A posthoc analysis of ATOS was carried out to determine the titration patterns for the 6 and 12 month periods for patients who were administered insulin glargine 300 U/mL. The endpoints were analyzed and further categorized into four subgroups.
- Group A: Patients receiving 2 units of insulin for three months
- Group B: Patients receiving 2-6 units of insulin for three months
- Group C: Patients receiving 6-10 units of insulin for three months
- Group D: Patients receiving >10 units of insulin for three months
Primary and Secondary endpoint
The study outcomes were first captured at 6 months to measure the primary outcome, which was calculated as the percentage of participants achieving a predefined, individualized HbA1c goal, and the secondary outcome was measured at 6 and 12 months of the study.

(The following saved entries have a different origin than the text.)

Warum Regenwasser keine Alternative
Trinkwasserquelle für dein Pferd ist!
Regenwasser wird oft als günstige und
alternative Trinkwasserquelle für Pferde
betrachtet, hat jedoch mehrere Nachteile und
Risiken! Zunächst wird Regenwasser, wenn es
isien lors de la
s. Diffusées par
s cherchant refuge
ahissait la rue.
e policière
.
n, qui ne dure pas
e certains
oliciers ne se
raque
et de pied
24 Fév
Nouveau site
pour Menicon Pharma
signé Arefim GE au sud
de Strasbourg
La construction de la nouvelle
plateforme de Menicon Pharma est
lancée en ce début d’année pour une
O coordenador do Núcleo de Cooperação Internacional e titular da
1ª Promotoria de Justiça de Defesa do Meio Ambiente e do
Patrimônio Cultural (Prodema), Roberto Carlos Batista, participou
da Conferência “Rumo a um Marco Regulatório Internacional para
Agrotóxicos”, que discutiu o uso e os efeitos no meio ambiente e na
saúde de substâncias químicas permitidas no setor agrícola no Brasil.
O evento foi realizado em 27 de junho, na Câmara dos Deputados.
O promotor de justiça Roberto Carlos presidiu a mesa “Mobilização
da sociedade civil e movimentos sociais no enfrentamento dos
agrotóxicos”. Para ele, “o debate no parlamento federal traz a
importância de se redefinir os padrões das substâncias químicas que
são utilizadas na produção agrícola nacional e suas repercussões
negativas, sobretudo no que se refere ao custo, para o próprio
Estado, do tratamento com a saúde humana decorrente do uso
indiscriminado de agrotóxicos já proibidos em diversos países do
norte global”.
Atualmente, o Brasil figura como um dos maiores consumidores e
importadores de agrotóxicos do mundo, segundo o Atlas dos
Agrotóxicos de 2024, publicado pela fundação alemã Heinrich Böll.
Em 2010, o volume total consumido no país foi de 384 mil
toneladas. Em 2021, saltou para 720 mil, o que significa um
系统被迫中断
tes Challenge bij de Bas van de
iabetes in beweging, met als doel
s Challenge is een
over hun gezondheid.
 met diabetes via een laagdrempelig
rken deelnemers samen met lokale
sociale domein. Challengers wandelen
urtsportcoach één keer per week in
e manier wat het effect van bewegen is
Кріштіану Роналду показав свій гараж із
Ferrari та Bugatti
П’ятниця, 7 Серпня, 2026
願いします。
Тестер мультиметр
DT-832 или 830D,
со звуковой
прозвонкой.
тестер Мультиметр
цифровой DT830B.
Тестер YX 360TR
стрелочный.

HbA1c target achievement and HbA1c change from baseline
It was interesting to note that patients in group D who were titrated at a higher dose had the greatest drop in HbA1c value compared to other groups. Despite the better HbA1c value, there was a minimal increment in hypoglycemia compared to other groups.

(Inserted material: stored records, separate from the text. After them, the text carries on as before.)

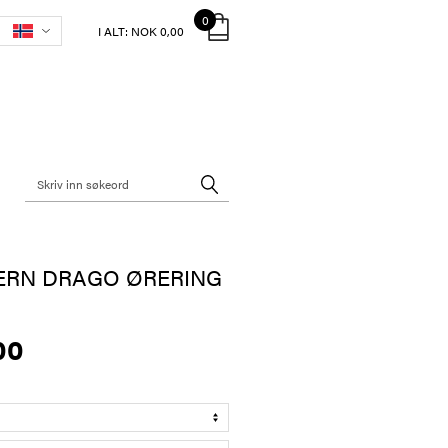
0
I ALT:
NOK 0,00
ERN DRAGO ØRERING
00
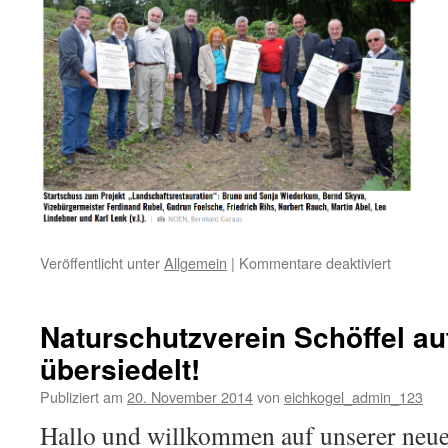
Veröffentlicht unter
Allgemein
|
Kommentare deaktiviert
für
Eichkoge
Rodung
Eschenw
Naturschutzverein Schöffel a
übersiedelt!
Publiziert am
20. November 2014
von
eichkogel_admin_123
Hallo und willkommen auf unserer neue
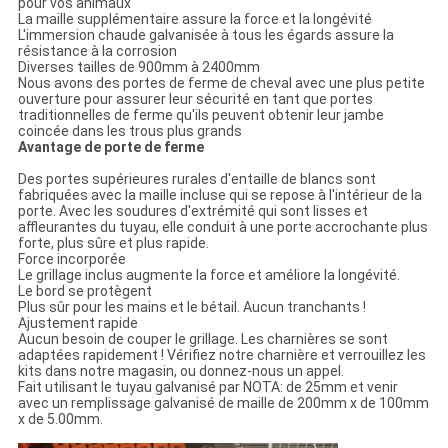
pour vos animaux
La maille supplémentaire assure la force et la longévité
L'immersion chaude galvanisée à tous les égards assure la
résistance à la corrosion
Diverses tailles de 900mm à 2400mm
Nous avons des portes de ferme de cheval avec une plus petite
ouverture pour assurer leur sécurité en tant que portes
traditionnelles de ferme qu'ils peuvent obtenir leur jambe
coincée dans les trous plus grands
Avantage de porte de ferme
Des portes supérieures rurales d'entaille de blancs sont
fabriquées avec la maille incluse qui se repose à l'intérieur de la
porte. Avec les soudures d'extrémité qui sont lisses et
affleurantes du tuyau, elle conduit à une porte accrochante plus
forte, plus sûre et plus rapide.
Force incorporée
Le grillage inclus augmente la force et améliore la longévité.
Le bord se protègent
Plus sûr pour les mains et le bétail. Aucun tranchants !
Ajustement rapide
Aucun besoin de couper le grillage. Les charnières se sont
adaptées rapidement ! Vérifiez notre charnière et verrouillez les
kits dans notre magasin, ou donnez-nous un appel.
Fait utilisant le tuyau galvanisé par NOTA: de 25mm et venir
avec un remplissage galvanisé de maille de 200mm x de 100mm
x de 5.00mm.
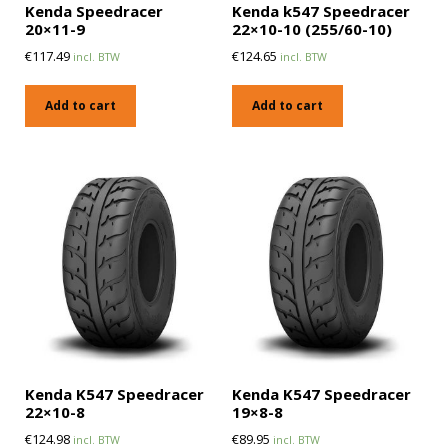
Kenda Speedracer
Kenda k547 Speedracer
20×11-9
22×10-10 (255/60-10)
€
117.49
€
124.65
incl. BTW
incl. BTW
Add to cart
Add to cart
Kenda K547 Speedracer
Kenda K547 Speedracer
22×10-8
19×8-8
€
124.98
€
89.95
incl. BTW
incl. BTW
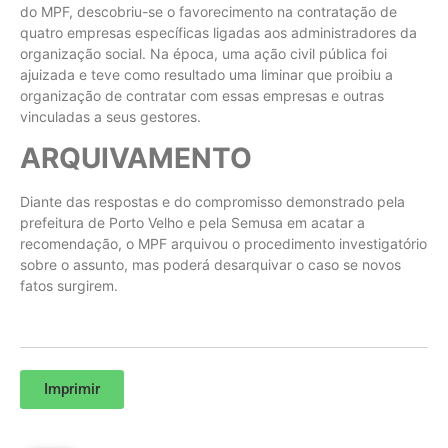
do MPF, descobriu-se o favorecimento na contratação de
quatro empresas específicas ligadas aos administradores da
organização social. Na época, uma ação civil pública foi
ajuizada e teve como resultado uma liminar que proibiu a
organização de contratar com essas empresas e outras
vinculadas a seus gestores.
ARQUIVAMENTO
Diante das respostas e do compromisso demonstrado pela
prefeitura de Porto Velho e pela Semusa em acatar a
recomendação, o MPF arquivou o procedimento investigatório
sobre o assunto, mas poderá desarquivar o caso se novos
fatos surgirem.
Imprimir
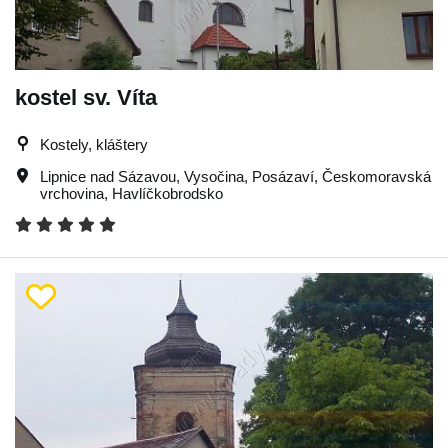
kostel sv. Víta
Kostely, kláštery
Lipnice nad Sázavou
,
Vysočina
,
Posázaví
,
Českomoravská
vrchovina
,
Havlíčkobrodsko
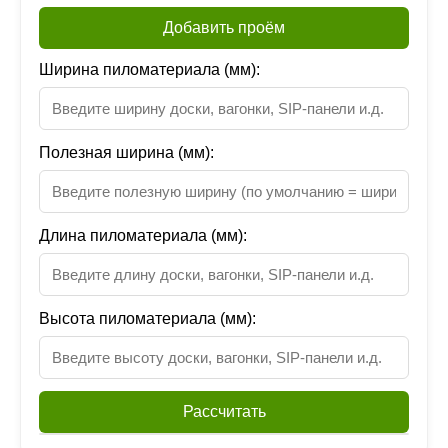
Добавить проём
Ширина пиломатериала (мм):
Полезная ширина (мм):
Длина пиломатериала (мм):
Высота пиломатериала (мм):
Рассчитать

Thus, it suggests that in the real-world clinical setting, Gla-300 was effective in reducing HbA1c, FPG and SMPG levels with low rates of hypoglycemia, regardless of the magnitude of insulin titration. This study highlights that insulin treatment should be individualized and that titration could be further optimized in patients treated for type 2 diabetes. Physicians often struggle to begin the treatment with insulin and titrate it later for fear of hypoglycemia. The significance of the ATOS Study is that hypoglycemia was rarely observed, even if a high dose of 10 units was administered over three months.
In this subgroup analysis of the ATOS study, the titration of Gla-300 in people with T2D is effective in achieving HbA1c goals and improving glycemic control with a low incidence of reported hypoglycaemia.